Supplied records
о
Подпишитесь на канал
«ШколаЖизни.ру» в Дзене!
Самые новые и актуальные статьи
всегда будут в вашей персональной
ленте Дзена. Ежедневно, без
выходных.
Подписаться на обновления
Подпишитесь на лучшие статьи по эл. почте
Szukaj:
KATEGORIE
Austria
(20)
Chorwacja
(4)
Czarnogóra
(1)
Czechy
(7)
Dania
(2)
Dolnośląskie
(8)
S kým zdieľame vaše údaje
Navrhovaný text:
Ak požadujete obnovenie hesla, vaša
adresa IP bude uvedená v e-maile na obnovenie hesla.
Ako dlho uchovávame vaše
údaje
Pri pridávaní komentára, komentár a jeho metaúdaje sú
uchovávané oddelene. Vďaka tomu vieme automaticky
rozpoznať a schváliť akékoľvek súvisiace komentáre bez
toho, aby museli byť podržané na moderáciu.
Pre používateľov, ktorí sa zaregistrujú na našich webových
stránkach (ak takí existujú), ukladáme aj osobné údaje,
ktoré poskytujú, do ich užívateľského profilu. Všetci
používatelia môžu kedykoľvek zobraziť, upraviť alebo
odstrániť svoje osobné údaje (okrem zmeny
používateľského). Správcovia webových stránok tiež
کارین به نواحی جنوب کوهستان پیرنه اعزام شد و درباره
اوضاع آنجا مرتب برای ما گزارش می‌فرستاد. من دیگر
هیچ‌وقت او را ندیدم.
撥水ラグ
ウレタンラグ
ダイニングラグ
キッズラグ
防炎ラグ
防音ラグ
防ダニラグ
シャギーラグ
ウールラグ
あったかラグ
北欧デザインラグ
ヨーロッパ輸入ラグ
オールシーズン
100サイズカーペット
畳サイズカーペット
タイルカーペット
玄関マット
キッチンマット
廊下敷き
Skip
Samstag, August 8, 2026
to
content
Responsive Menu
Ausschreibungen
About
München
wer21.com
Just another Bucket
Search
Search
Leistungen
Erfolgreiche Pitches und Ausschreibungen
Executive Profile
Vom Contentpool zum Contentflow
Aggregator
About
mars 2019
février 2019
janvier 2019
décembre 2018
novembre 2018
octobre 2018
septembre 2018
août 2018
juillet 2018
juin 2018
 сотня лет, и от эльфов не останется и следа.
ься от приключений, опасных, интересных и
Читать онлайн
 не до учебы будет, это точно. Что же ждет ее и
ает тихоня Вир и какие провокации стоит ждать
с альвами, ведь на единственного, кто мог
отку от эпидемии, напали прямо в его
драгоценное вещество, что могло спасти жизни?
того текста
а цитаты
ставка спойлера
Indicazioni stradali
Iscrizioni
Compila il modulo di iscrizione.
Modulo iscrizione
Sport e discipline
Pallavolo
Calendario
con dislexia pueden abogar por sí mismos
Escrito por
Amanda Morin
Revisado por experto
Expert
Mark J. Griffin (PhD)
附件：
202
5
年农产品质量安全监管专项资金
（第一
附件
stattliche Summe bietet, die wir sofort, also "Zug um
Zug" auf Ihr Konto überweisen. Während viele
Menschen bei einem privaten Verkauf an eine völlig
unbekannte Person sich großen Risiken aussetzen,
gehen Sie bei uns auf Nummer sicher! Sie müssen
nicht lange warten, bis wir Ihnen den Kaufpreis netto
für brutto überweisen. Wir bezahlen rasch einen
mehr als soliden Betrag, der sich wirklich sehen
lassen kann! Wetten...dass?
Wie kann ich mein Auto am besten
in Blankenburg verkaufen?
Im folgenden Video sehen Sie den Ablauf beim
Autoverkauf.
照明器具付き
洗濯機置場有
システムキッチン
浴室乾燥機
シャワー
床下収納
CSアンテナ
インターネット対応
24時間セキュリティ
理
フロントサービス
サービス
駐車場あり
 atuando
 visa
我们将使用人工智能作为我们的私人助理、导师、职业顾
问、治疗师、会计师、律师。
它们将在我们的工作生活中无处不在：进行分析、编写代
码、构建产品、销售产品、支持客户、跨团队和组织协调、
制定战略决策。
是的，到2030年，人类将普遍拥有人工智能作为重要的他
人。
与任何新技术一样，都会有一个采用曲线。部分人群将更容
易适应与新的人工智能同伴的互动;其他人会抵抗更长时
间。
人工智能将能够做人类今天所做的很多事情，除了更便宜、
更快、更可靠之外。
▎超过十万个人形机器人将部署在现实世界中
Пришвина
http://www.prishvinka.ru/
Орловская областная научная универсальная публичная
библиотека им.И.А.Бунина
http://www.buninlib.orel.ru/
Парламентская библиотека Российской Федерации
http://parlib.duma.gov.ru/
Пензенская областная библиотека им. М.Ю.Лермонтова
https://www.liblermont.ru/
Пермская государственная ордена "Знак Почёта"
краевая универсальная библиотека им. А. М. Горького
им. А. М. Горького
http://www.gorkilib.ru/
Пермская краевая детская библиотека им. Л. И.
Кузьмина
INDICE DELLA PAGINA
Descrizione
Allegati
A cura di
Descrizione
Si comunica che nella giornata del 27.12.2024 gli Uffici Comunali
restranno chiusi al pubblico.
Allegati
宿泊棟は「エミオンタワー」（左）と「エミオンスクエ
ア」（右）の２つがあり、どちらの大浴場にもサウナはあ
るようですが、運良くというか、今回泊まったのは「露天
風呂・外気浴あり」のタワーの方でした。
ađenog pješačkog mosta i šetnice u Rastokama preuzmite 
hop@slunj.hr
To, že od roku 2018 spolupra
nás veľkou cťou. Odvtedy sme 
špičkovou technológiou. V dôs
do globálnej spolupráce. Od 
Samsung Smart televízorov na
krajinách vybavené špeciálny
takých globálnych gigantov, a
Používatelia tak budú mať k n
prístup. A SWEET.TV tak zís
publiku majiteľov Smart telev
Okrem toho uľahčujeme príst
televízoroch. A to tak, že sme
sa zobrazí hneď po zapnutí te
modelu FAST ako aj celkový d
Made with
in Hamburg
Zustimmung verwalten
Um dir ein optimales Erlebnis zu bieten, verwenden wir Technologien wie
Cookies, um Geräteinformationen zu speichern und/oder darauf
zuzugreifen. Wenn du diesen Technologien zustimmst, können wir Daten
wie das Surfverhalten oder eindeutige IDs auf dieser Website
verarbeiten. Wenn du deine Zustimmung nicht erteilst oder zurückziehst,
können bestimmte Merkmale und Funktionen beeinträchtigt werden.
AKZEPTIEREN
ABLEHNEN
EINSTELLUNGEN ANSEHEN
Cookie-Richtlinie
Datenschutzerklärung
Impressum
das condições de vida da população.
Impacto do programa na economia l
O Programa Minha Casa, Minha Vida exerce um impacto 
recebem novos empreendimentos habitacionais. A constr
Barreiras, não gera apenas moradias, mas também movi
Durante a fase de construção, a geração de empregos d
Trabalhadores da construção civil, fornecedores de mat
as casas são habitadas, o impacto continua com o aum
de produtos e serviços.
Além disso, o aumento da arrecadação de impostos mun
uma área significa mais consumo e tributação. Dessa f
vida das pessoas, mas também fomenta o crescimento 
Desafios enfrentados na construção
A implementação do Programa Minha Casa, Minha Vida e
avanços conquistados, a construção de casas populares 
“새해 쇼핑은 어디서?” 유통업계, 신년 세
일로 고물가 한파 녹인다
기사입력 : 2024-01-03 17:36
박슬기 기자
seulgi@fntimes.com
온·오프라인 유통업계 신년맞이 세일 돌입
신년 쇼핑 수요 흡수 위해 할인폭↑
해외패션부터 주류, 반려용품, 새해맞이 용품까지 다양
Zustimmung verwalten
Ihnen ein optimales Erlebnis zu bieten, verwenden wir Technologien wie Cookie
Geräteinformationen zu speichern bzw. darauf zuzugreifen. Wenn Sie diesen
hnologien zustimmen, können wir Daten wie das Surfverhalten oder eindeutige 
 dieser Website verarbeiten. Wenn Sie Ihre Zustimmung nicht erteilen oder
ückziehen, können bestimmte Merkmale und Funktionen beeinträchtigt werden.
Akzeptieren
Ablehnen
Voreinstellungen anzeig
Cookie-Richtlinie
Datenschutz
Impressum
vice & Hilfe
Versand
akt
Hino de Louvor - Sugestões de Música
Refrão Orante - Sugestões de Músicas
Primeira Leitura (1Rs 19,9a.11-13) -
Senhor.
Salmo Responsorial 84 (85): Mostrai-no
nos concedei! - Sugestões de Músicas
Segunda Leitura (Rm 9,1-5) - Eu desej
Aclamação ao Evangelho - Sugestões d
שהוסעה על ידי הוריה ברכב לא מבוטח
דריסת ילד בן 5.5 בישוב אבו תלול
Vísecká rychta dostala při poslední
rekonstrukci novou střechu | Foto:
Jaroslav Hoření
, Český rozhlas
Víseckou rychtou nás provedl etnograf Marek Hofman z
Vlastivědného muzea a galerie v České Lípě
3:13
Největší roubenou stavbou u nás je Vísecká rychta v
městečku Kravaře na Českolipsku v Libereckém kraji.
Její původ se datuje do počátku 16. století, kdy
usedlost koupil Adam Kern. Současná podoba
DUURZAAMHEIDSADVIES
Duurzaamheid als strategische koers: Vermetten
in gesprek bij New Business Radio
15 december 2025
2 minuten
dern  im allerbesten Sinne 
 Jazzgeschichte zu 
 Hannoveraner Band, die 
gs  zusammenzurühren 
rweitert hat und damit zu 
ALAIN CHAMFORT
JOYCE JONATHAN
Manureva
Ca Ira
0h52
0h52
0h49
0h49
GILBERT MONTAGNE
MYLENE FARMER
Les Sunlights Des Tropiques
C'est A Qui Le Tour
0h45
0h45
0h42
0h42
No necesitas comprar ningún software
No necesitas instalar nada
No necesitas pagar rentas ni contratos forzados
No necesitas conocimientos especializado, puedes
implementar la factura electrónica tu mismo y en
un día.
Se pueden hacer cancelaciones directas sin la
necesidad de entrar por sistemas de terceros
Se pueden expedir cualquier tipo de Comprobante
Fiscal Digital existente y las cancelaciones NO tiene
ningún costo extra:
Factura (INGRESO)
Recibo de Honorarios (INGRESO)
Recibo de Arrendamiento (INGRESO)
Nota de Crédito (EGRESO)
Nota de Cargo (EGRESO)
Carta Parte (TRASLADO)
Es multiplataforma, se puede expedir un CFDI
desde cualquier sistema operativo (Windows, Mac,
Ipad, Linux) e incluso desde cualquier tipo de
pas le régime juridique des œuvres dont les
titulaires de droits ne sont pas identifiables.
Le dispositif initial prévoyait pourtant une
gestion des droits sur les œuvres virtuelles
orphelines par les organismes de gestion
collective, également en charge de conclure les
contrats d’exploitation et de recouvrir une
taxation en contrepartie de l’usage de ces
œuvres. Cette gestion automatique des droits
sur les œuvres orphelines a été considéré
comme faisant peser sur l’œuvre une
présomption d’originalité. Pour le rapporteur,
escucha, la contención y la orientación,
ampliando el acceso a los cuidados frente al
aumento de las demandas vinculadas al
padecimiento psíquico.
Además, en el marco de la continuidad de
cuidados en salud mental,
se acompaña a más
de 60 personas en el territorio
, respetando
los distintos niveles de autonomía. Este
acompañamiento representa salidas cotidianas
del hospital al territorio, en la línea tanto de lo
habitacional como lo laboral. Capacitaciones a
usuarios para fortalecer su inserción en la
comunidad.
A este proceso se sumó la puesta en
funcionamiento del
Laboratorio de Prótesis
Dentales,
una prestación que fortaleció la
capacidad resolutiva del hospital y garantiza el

Task details
Above this task is a listing. Restate, word for word and with nothing added, the lines from the one with "takých globálnych gigantov, a" through the one with "Cookies, um Geräteinformationen".

Answer space
takých globálnych gigantov, a
Používatelia tak budú mať k n
prístup. A SWEET.TV tak zís
publiku majiteľov Smart telev
Okrem toho uľahčujeme príst
televízoroch. A to tak, že sme
sa zobrazí hneď po zapnutí te
modelu FAST ako aj celkový d
Made with
in Hamburg
Zustimmung verwalten
Um dir ein optimales Erlebnis zu bieten, verwenden wir Technologien wie
Cookies, um Geräteinformationen zu speichern und/oder darauf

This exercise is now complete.